### Exercise goal:
Pick up the forum thread below on the ResourceExhaustedError in Keras right after its last sentence and carry it further.

### Document segment:

########

ResourceExhaustedError when training large conv nets


#1

Hi,

I get a ResourceExhaustedError when training large pre trained networks in Keras ( DenseNet201 ).
Any idea why?
Also, a possible solution would be helpful.

Thanks!


#2

Please try to run your experiment on gcp-gpu-large.
We think that your problem is related to not enough memory on GPU.

neptune send --worker gcp-gpu-large

#3

Hi, I face the same issue when running on gcp-gpu-large too. Any suggestions?


#4

What batch size are you using?
Using smaller batch and/or downsizing the images helps.

What is your use case btw?
Are you using it as feature extractor, fine tuning or just for inference?


#5

Batch size = 32

I face this issue when I do aggressive data augmentation with a fully trainable Xception.

I’m using it to build a recognition.


#6

I see the following options:

Your augmentation may be multiplying the number of images that you actually pass to the net.
Are you using keras ImageDataGenerator?

I presume that you are using Xception without top layer.
How large are your images, can you use resize them to something smaller.

########

Images with localized body landmarks:
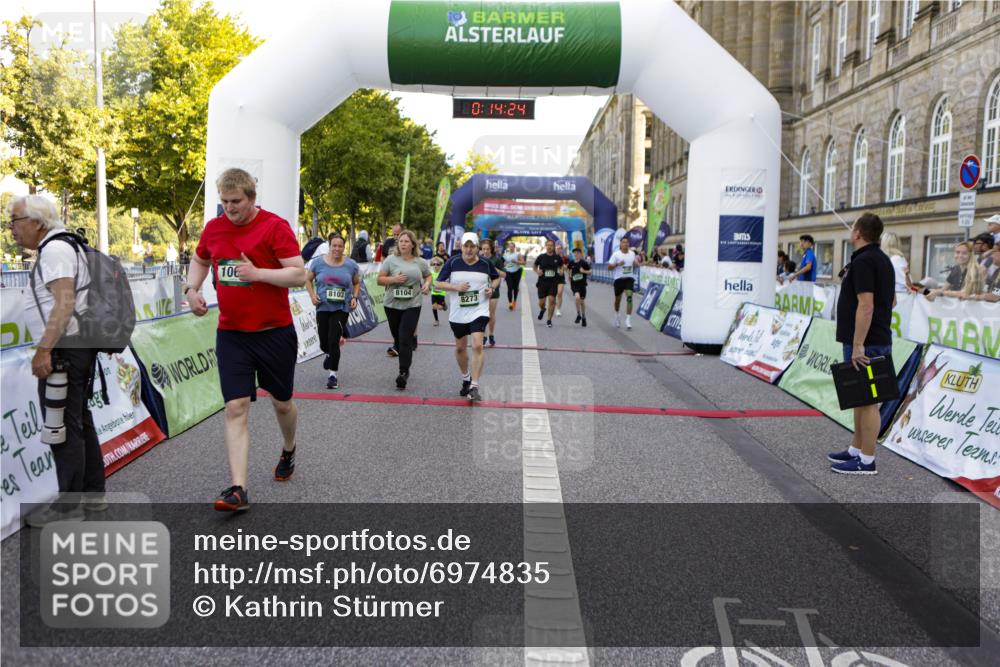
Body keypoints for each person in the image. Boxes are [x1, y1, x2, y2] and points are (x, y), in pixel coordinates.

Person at [184, 168, 306, 511]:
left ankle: (289, 448)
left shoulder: (274, 226)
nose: (229, 208)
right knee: (235, 407)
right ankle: (238, 489)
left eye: (235, 201)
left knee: (282, 402)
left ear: (251, 198)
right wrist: (191, 289)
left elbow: (299, 274)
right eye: (224, 201)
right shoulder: (214, 228)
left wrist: (257, 273)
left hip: (274, 333)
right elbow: (200, 259)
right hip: (232, 334)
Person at [9, 195, 104, 525]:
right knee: (77, 421)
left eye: (15, 220)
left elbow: (64, 303)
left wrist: (44, 349)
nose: (11, 228)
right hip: (74, 347)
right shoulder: (64, 245)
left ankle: (69, 508)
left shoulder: (54, 251)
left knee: (60, 426)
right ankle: (92, 497)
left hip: (64, 350)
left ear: (37, 222)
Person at [829, 213, 894, 476]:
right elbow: (890, 301)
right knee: (860, 398)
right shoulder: (880, 259)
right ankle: (856, 449)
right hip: (870, 338)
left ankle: (867, 460)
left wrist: (858, 344)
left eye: (853, 226)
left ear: (857, 233)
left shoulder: (866, 261)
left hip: (867, 342)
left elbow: (866, 306)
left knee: (868, 401)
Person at [434, 232, 500, 402]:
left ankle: (474, 386)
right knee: (460, 348)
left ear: (477, 248)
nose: (469, 250)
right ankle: (466, 378)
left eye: (472, 246)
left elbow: (496, 278)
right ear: (461, 247)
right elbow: (438, 283)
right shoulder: (453, 262)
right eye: (466, 246)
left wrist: (491, 288)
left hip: (479, 310)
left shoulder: (485, 263)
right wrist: (455, 287)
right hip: (458, 313)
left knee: (477, 345)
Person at [304, 233, 360, 389]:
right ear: (329, 246)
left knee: (334, 339)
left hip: (342, 308)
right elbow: (308, 280)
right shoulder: (318, 263)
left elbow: (356, 283)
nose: (337, 248)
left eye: (340, 246)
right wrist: (312, 295)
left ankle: (333, 375)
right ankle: (328, 353)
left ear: (344, 247)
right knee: (324, 341)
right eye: (334, 245)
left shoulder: (351, 265)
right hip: (323, 306)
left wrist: (355, 297)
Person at [378, 229, 431, 389]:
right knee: (398, 338)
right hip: (392, 305)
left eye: (406, 241)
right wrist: (394, 279)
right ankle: (401, 355)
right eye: (401, 241)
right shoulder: (390, 260)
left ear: (413, 244)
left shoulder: (420, 262)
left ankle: (403, 372)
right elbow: (380, 280)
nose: (403, 244)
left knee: (405, 338)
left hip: (412, 304)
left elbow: (428, 275)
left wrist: (427, 284)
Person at [479, 238, 506, 347]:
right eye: (483, 249)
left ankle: (491, 334)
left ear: (491, 249)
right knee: (482, 314)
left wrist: (494, 269)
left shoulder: (497, 260)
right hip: (481, 289)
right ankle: (484, 336)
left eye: (487, 249)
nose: (485, 251)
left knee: (491, 314)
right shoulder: (478, 259)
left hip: (493, 289)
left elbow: (504, 275)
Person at [608, 236, 638, 329]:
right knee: (617, 301)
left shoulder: (632, 253)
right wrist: (617, 264)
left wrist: (636, 264)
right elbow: (609, 267)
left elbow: (634, 264)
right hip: (618, 279)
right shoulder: (616, 254)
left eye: (627, 242)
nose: (626, 244)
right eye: (624, 242)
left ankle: (628, 320)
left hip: (629, 279)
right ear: (620, 244)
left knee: (629, 297)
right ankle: (617, 315)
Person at [533, 239, 563, 328]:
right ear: (546, 246)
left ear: (553, 247)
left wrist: (561, 271)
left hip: (553, 283)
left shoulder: (557, 258)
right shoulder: (541, 257)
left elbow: (561, 266)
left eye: (551, 245)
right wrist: (537, 271)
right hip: (542, 283)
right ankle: (543, 309)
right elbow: (534, 266)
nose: (549, 247)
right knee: (541, 303)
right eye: (548, 245)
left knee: (552, 300)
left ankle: (549, 320)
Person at [567, 247, 592, 326]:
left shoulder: (583, 263)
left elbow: (590, 271)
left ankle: (583, 316)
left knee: (582, 301)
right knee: (577, 297)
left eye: (577, 253)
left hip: (582, 285)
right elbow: (569, 269)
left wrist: (584, 271)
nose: (576, 254)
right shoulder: (571, 262)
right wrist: (569, 276)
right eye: (575, 253)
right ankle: (578, 315)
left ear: (580, 254)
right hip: (574, 284)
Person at [502, 240, 524, 310]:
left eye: (512, 247)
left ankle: (514, 301)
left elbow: (523, 262)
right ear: (508, 247)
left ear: (514, 247)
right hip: (508, 273)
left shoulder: (517, 254)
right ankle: (510, 303)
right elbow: (503, 263)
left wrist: (516, 261)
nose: (511, 248)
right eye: (510, 247)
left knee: (515, 288)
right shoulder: (505, 254)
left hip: (517, 272)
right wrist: (504, 264)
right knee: (509, 287)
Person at [429, 255, 447, 325]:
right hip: (434, 292)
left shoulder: (442, 273)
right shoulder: (431, 273)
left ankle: (444, 304)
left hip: (441, 292)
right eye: (434, 264)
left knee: (440, 307)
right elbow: (429, 280)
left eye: (437, 264)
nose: (435, 266)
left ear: (440, 265)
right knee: (434, 306)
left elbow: (446, 281)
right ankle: (436, 320)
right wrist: (428, 286)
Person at [554, 242, 569, 318]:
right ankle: (552, 305)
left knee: (559, 293)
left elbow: (567, 267)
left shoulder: (565, 258)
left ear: (562, 249)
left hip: (561, 278)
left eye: (560, 248)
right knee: (552, 295)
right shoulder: (552, 257)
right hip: (552, 278)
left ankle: (558, 309)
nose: (558, 250)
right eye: (557, 248)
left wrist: (564, 268)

########

### Exercise answer:
For recognition it should be ok because you don’t need the exact location or finely segmented images.

I’ve read that there are some problems with Xception implementation in Keras and I haven’t really used it really. Can you simply go with Resnet or Inception? If you are planning on using it in production I would suggest trying MobileNet which is extremely light and produces very good results.


#7

Oh, and one more thing.
Have you tried to run it with extremely small batch like 1 or 2?


#8

Hi, I got over the issue with using an InceptionResNetV2. Yes I was using keras’ ImageDataGenerator. Nope I haven’t tried with a batchsize of 1 or 2, but will give it a shot.

Thank you for your response!